Kim suggested that Beijing could learn from the “controlled release” measures used in countries such as South Korea and Singapore, of slowly reducing social distancing, contact tracing and lockdown rules, while prioritizing vaccine boosters and treatment. These maintained relatively low mortality rates among highly vaccinated populations despite massive Omicron outbreaks.
However, given China’s secrecy over its vaccine technology and stockpiles of virus treatments, it was unclear whether the government would have the confidence to change course.
“China could try to continue its current policy but there is no guarantee, with Omicron, that it will be as successful as [as it was in combating the earlier variants]”, Kim said. If there was no change, he added, then the closures would probably be “city after city and perhaps, entire provinces, as they originally did. “.
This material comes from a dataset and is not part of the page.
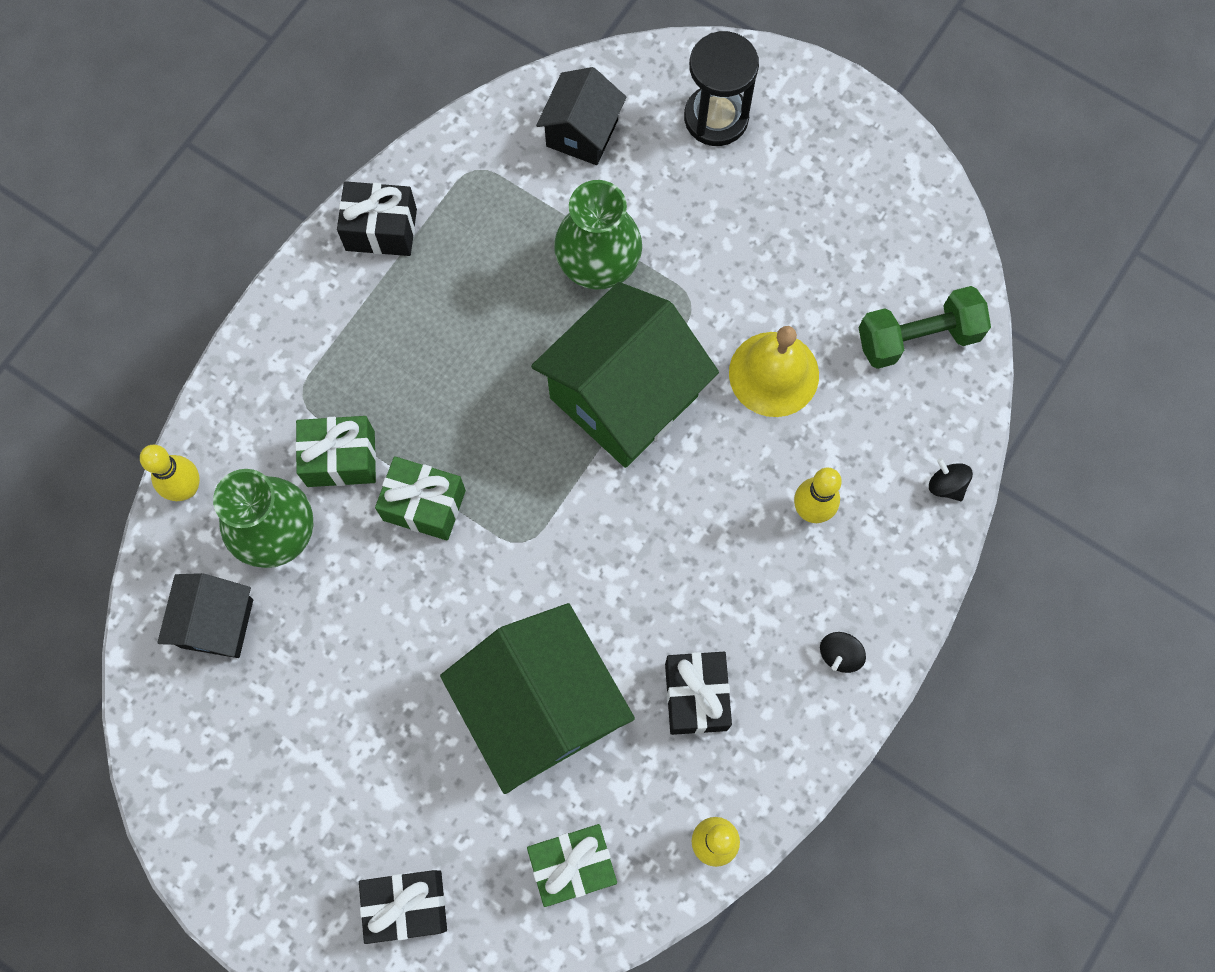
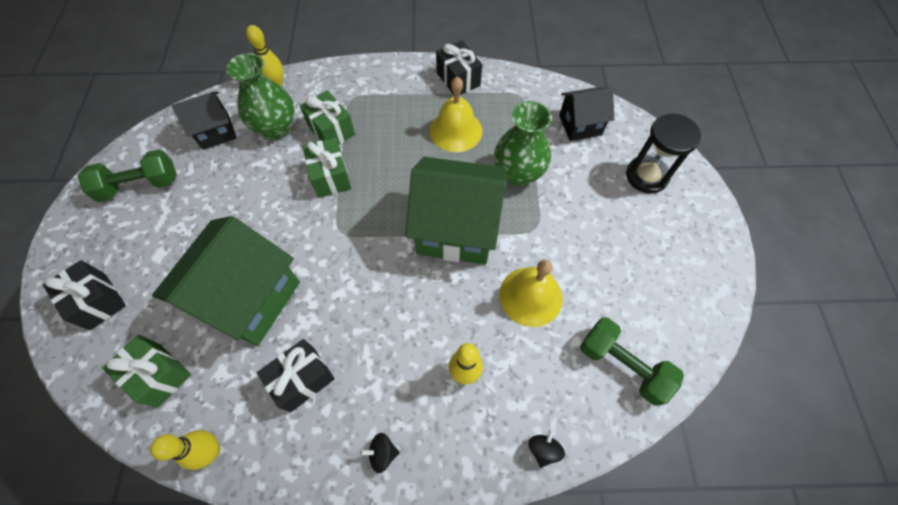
camera: 55 degrees right, 10 degrees down
none -> green dumbbell [78,149,177,202]
none -> yellow bell [430,77,482,152]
Beijing will also be wary of unvaccinated elderly deaths that have overwhelmed Hong Kong hospitals and morgues.
The latest outbreak creates more problems for economic planners in Beijing, who are already trying to orchestrate a soft landing from a debt-fueled housing crisis and shield China from the economic fallout from Russia’s invasion of Ukraine. , while pursuing an ambitious growth target. by 5.5 percent.
The decision to lock down Shenzhen, a city of 17.5 million people and China’s most important technology hub, on Monday caused production to stop at dozens of factories, including Apple supplier Foxconn, putting a strain on testing already frayed global supply chains.
Klaus Zenkel, a factory owner and president of the South China European Chamber of Commerce, said uncertainty over how companies would ship existing inventory was compounding the shutdown concerns.
“It affects everyone now, everything is closed except the supermarket,” Zenkel said. “Who knows [which city] will be next?”
Danny Lau, who runs a metal fabrication plant in Guangdong, said the facility was forcibly taken offline on Monday and could be closed for weeks. “We cannot take any goods out of the factory due to the lockdown,” he said.